Website which tracks and analyzes Twitter sentiment of Premier League teams and players. Written in the Django framework. Uses the Twitter, Google Maps, Highcharts, MediaWiki, and TextBlob APIs.
For each team, its sentiment score history is displayed in a line graph. These scores are determined by averaging the sentiment score of a sample of up to 1000 tweets containing the team's name over the past day. Currently, the database contains only data for Premier League teams.
Locations of tweets about a particular team are displayed via twitter geolocation data. Note that this data only exists for a small fraction of tweets.
Player scores are determined the same way as those of teams. A green arrow means a positive change from the previous day, a red arrow means a negative change, and a gray circle means the score was unchanged or no tweets were found. Note that small sample size may skew some player scores.

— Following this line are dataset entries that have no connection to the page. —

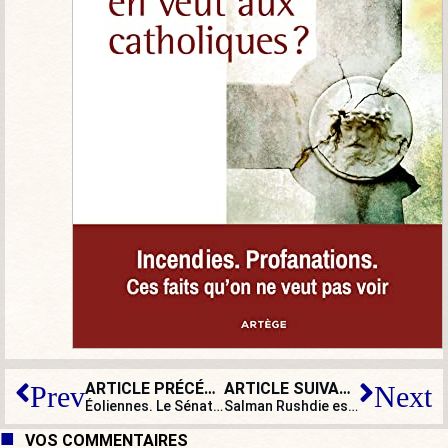
ARTICLE PRÉCÉDENT
ARTICLE SUIVANT
Prev
Next
Éoliennes. Le Sénat vote massivement leur implantation : a-t-il trahi la France rurale ?
Salman Rushdie est borgne, les islamo-béats aveugles
VOS COMMENTAIRES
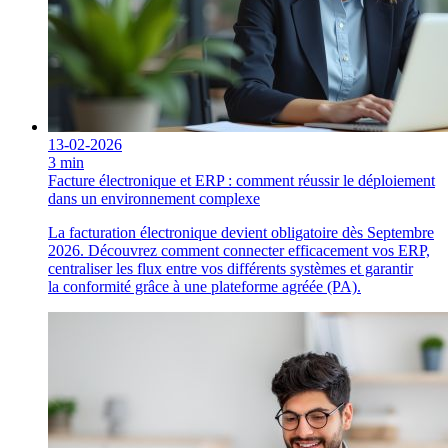
13-02-2026
3 min
Facture électronique et ERP : comment réussir le déploiement
dans un environnement complexe
La facturation électronique devient obligatoire dès Septembre
2026. Découvrez comment connecter efficacement vos ERP,
centraliser les flux entre vos différents systèmes et garantir
la conformité grâce à une plateforme agréée (PA).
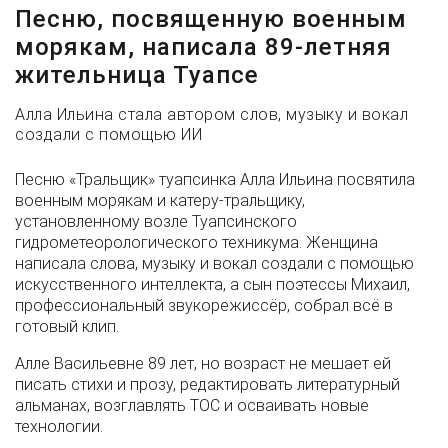
Песню, посвященную военным
морякам, написала 89-летняя
жительница Туапсе
Алла Ильина стала автором слов, музыку и вокал
создали с помощью ИИ
Песню «Тральщик» туапсинка Алла Ильина посвятила
военным морякам и катеру-тральщику,
установленному возле Туапсинского
гидрометеорологического техникума. Женщина
написала слова, музыку и вокал создали с помощью
искусственного интеллекта, а сын поэтессы Михаил,
профессиональный звукорежиссёр, собрал всё в
готовый клип.
Алле Васильевне 89 лет, но возраст не мешает ей
писать стихи и прозу, редактировать литературный
альманах, возглавлять ТОС и осваивать новые
технологии.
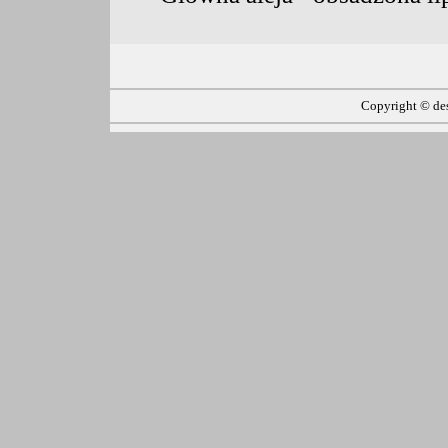
Copyright ©
de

Hovering over each player gives a small sample of text from Wikipedia describing the player. Recently transferred players may not appear in the database.
Teams can also be compared on team sentiment, tweet location, and player sentiment (not shown).
Several scripts (initdb.py, updatedb.py, maketransfers.py) initialize and update the SQLLite database of player and team data. These scripts call the twitter API and use the textblob library to perform sentiment analysis.
Django is used for the web app. The front end calls Highcharts, Google Maps, and MediaWiki APIs to display team and player information.